Unfortunately, the images used in the book are of poor quality, both in terms of press and art. Actually they are just ordinary snapshots, for which JPG would be enough. The photos don't contribute so much to the text, because they are quit messy. Often it was not very clear what a certain change in Photoshop really does with the picture. The images are quit dull and smudgy.
Text however is clearly written, and after reading this book you have a very good impression about the power of RAW and how you can greatly enhance your photos by using Camera Raw and PhotoShop CS2. It gives you enough starting material to go on. Too bad the author didn't use more appealing pictures to show what awesome things you can do with RAW. From a award-winning professional, I expected high quality images and print.
Nevertheless I can recommend this book to anyone who wants to use RAW and who can work with Photoshop. You are able to master several important techniques with this book by your side. Then proceed to the next step: enhancing your finest pictures to exceptional pieces of art.
Good for Starters
These are the books that tell you how to use ACR, which is the front end of Adobe Photoshop, and which is used to process digital photographs taken utilizing the RAW format. This is another entry in the Adobe Camera Raw ("ACR") sweepstakes. This is the format that provides more information and opportunities to control the image than the JPEG format, but also requires more manipulation to get the photograph from camera to final output. There is other software that can be used to process RAW images but Photoshop, with good reason, dominates the market.
Aaland's book is clear and understandable and provides the information that people need to use ACR, particularly if they can't get a handle on Adobe's rather bare-boned and non-linear instructions contained with Photoshop. After a brief discussion of RAW as a format, Aaland starts with a discussion of Adobe Bridge, which is a picture management program provided with Photoshop, the knowledgeable use of which will contribute to effective processing in ACR. He then discusses each of the tools available in ACR and tells you how they work. Where there are similar tools available in both ACR and the main Photoshop program, such as sharpening and noise correction, the author compares them and presents arguments as to when each of the similar tools is best used. He discusses using RAW for generating black and white pictures (although he did not convince me that this was a better approach then creating them in the channel mixer facility of the main Photoshop program) and using the Adobe DNG file format. He finishes up with a brief tour of multiple picture processing and automated functions like actions, contact sheets and web gallery creation.
Other than as mentioned above, there is no discussion of processing in the main Photoshop program.
There are other books that deal with the ACR function. Like Aaland's book, John Canfield's "Raw 101" is aimed at the beginning ACR user. It seemed a little skimpier, and didn't cover all of the non-ACR functions that Aaland covered, but it also addressed Photoshop Elements, although not in
elements' latest iteration. Rob Sheppard's "Adobe Camera Raw for Digital Photographers Only" is limited to ACR in Photoshop only, is much more detailed then either Canfield or Aaland, emphasizes the artistic use of ACR, and might prove just a little daunting for newcomers to Photoshop.

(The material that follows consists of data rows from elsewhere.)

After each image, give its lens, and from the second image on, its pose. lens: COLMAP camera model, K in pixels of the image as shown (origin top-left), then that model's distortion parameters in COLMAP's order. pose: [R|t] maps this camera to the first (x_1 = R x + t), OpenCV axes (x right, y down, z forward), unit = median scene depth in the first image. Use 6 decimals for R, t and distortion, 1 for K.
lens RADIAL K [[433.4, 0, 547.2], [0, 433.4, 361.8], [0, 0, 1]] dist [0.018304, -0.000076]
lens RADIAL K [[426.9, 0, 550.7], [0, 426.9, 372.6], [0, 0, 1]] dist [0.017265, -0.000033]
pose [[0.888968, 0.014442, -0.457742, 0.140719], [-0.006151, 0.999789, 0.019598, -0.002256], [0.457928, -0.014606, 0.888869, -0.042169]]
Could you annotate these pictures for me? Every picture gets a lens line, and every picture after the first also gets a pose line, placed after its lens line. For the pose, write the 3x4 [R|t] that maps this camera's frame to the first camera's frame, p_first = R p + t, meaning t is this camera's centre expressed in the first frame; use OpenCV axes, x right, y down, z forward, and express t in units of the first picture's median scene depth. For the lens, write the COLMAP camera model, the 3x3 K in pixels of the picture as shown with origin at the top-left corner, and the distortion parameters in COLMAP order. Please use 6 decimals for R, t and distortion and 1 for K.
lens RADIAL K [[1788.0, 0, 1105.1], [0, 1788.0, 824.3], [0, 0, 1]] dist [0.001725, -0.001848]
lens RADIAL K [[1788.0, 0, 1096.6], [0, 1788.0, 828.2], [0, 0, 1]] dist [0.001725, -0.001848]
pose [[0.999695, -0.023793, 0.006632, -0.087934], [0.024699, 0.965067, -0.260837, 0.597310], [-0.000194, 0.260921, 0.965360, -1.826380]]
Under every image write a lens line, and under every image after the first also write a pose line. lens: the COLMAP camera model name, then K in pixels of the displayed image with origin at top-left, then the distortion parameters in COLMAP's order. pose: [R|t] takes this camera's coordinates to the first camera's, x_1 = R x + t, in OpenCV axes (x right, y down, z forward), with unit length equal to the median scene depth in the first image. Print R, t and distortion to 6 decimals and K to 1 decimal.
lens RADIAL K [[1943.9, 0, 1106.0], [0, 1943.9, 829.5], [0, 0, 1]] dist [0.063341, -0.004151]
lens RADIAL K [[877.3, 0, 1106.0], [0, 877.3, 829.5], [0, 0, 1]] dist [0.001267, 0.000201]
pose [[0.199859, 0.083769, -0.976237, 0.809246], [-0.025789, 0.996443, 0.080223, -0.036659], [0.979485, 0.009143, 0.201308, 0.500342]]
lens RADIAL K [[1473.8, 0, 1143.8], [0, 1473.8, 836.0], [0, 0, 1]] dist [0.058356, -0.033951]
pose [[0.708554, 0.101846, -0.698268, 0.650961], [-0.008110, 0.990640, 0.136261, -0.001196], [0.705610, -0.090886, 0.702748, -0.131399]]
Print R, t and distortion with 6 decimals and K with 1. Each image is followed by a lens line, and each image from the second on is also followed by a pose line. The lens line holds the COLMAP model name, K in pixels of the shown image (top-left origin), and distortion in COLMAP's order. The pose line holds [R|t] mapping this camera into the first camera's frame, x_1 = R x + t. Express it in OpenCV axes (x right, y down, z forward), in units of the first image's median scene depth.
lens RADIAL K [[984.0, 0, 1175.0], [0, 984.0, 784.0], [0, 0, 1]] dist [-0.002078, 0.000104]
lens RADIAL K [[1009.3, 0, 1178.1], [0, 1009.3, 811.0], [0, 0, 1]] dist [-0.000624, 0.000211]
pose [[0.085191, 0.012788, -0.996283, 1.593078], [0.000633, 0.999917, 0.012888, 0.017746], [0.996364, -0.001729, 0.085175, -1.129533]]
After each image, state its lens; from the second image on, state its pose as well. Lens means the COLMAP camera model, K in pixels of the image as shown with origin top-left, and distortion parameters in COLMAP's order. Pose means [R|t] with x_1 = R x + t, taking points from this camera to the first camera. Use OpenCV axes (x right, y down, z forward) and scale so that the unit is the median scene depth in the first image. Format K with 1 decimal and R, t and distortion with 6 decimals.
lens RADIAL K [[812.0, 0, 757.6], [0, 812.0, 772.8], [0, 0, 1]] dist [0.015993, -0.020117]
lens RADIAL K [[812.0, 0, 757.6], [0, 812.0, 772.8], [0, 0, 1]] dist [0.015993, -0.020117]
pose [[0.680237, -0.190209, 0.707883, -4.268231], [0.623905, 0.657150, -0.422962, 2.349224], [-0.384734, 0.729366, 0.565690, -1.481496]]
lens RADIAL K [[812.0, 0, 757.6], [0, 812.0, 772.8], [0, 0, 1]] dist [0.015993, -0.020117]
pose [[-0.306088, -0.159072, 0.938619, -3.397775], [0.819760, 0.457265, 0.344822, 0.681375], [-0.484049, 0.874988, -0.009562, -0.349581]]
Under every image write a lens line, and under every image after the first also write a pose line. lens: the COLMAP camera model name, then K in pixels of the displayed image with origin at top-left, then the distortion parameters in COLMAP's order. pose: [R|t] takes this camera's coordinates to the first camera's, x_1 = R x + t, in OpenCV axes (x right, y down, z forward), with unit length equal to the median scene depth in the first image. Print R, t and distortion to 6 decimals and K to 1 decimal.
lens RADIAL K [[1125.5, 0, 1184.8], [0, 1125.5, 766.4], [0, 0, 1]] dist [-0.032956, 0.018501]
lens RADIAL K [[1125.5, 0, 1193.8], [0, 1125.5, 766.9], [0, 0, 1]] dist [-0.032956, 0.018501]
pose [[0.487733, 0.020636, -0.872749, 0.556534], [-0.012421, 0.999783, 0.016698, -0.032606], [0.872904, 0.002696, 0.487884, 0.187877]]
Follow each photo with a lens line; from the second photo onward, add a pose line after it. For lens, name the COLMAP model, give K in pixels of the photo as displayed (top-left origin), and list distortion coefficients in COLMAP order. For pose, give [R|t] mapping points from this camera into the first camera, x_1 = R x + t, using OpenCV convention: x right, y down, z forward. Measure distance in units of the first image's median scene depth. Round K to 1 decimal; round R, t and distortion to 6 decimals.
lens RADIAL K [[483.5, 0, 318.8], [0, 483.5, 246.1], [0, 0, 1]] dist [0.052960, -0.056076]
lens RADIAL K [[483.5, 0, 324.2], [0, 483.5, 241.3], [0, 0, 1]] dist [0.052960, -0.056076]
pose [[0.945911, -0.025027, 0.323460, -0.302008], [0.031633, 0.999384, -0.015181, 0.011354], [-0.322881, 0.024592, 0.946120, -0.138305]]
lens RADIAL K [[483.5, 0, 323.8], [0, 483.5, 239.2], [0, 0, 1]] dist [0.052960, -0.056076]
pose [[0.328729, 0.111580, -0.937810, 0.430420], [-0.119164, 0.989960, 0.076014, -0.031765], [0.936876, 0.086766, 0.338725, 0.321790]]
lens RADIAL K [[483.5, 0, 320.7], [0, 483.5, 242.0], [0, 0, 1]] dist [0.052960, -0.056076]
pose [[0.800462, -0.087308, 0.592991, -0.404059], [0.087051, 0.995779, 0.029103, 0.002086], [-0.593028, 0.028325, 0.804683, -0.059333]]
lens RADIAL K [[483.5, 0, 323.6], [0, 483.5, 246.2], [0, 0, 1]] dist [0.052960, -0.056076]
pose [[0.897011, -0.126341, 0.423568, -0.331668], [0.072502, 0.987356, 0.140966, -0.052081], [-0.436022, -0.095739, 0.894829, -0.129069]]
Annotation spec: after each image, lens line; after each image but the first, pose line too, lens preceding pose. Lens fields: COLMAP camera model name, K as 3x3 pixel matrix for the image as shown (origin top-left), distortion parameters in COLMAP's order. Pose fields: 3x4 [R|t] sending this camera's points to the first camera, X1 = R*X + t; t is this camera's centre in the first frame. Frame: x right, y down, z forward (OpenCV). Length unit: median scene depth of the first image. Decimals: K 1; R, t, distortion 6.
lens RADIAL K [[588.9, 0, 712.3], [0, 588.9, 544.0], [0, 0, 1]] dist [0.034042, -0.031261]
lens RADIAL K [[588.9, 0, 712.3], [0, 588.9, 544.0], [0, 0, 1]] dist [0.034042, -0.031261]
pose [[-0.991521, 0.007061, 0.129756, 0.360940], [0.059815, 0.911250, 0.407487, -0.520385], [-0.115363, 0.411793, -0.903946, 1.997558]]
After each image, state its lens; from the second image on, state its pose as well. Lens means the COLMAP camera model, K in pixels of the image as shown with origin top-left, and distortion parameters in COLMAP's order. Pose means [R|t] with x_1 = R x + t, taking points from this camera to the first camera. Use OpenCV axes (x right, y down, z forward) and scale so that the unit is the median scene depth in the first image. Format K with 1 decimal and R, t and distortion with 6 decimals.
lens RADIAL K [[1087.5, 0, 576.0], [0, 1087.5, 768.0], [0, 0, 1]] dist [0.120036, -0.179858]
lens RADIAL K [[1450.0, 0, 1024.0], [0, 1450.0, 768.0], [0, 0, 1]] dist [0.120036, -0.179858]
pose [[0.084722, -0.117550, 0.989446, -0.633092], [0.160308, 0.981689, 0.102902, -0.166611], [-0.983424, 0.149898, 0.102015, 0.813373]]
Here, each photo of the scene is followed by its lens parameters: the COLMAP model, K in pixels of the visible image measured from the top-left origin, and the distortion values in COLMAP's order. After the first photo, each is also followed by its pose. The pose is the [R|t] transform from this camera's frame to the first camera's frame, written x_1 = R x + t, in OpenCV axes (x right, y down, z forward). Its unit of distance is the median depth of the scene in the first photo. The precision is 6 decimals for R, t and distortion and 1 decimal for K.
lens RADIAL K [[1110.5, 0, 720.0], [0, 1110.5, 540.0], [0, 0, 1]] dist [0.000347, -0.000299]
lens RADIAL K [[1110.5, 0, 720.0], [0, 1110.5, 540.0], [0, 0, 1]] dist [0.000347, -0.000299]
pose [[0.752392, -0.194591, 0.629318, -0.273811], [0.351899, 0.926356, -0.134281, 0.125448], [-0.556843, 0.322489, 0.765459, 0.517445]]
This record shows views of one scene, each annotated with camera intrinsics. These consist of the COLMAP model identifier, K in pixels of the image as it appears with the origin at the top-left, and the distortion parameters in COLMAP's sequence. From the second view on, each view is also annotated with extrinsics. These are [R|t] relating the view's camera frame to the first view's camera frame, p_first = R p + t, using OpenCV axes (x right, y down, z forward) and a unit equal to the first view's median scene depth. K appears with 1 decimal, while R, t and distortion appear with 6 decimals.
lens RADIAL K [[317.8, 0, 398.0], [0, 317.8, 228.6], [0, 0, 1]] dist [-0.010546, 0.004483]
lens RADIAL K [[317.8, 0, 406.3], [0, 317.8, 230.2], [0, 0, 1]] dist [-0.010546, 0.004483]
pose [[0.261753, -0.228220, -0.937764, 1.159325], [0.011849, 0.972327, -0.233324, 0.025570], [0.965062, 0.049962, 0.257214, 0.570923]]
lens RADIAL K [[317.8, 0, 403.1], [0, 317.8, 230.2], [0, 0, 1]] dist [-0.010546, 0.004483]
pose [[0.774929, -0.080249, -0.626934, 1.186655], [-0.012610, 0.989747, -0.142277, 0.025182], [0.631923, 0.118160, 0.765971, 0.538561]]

My own feeling is that no one who realizes the capability of Photoshop and wants to employ that capability will feel content reading just one Photoshop book. Each additional book will show how to get more out of the software. Aaland's book will be a good start, but it shouldn't be the end of the educational process. .
RAW and Beyond
I in particular liked the chapter on B&W photography which challenged my entrenched ways on doing things (channel mixer, two hue/sat layers with one set on luminance. I believe that the title of this book should be "Photoshop CS2 RAW and Much More" because the author not only explains the usage of Photoshop RAW in detail, but he also shows many new creative ways how to integrate it with your work in Photoshop.. . ) . Everything is tested, well documented with screenshots, and easy to follow, yet the author doesn't pontify and doesn't insist that his is the only way, but he encourages the reader to try for him/herself and see. A great book and much more than just "how to" in Camera Raw.